(PROBLEM):
Wherever "attachment" appears in a line of the listing, report that line.

(RECORDS FOR THE TASK):
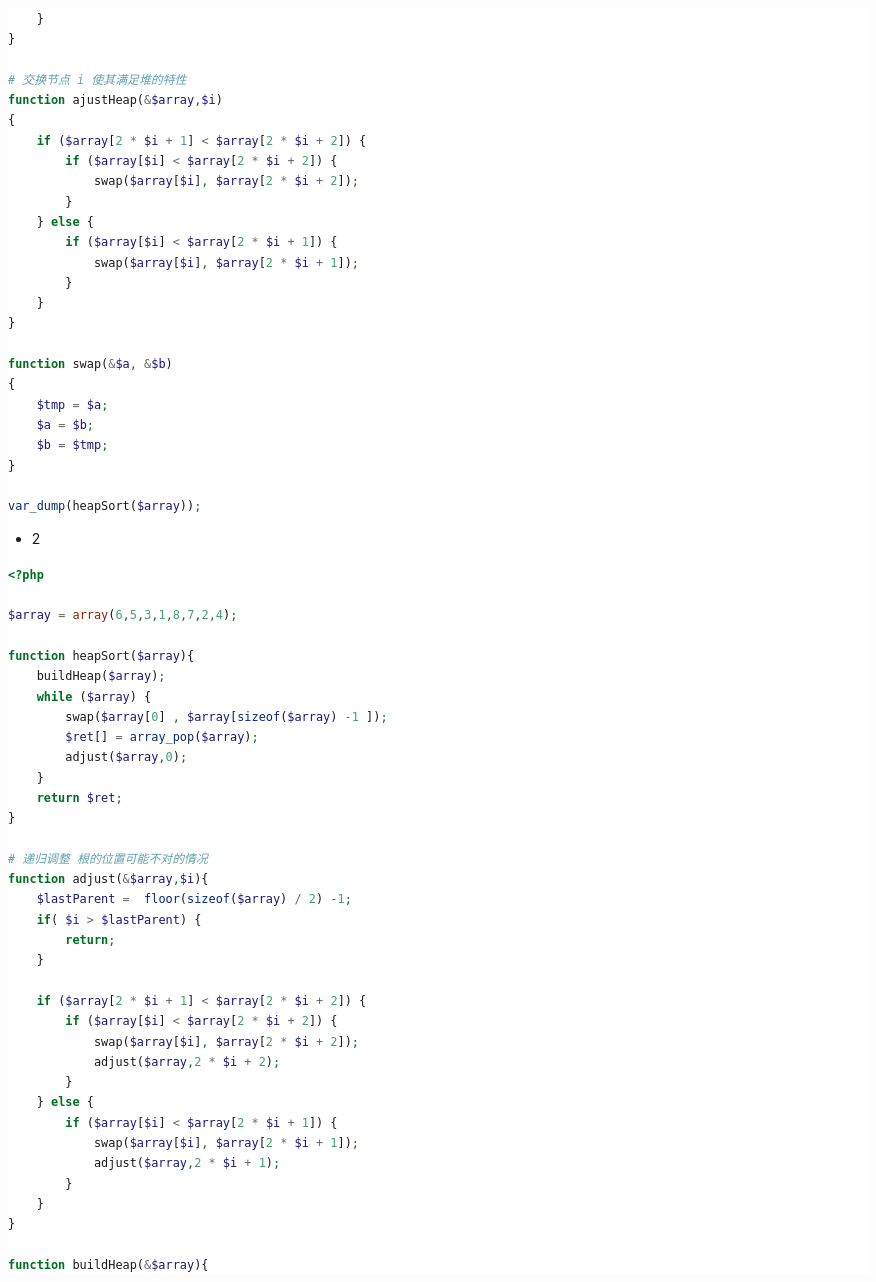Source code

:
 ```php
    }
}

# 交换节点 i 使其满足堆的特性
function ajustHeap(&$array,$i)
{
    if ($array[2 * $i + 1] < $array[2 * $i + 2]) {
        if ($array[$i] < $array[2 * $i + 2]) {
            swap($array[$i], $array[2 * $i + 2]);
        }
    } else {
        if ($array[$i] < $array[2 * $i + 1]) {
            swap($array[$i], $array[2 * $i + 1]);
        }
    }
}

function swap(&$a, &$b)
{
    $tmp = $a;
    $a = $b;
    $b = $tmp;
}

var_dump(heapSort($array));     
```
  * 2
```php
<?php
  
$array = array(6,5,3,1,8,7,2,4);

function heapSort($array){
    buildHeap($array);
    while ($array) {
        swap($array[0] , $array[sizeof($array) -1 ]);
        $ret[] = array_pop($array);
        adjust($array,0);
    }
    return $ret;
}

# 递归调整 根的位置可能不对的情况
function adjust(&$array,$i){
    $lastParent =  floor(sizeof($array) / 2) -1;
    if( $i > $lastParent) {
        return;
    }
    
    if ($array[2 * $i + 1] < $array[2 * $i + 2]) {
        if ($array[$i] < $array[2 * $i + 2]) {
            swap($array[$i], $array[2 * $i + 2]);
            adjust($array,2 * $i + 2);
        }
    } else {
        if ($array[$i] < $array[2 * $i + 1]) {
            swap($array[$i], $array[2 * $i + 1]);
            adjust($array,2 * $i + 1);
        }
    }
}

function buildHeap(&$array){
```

...

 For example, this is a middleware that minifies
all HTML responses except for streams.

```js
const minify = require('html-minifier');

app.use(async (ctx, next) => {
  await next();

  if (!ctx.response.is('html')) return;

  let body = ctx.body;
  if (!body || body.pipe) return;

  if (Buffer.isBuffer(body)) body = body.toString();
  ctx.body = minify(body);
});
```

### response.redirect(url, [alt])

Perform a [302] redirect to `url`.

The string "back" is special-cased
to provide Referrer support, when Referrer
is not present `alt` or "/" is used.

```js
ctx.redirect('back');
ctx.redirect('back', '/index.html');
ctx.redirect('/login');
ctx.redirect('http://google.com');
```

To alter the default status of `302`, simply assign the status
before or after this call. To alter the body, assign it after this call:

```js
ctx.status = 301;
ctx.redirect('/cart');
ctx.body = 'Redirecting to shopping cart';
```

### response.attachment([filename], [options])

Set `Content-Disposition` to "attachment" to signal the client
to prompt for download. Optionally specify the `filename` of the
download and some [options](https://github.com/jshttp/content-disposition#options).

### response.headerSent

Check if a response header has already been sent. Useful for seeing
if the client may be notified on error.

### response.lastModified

(PROBLEM SOLUTION):
### response.attachment([filename], [options])
Set `Content-Disposition` to "attachment" to signal the client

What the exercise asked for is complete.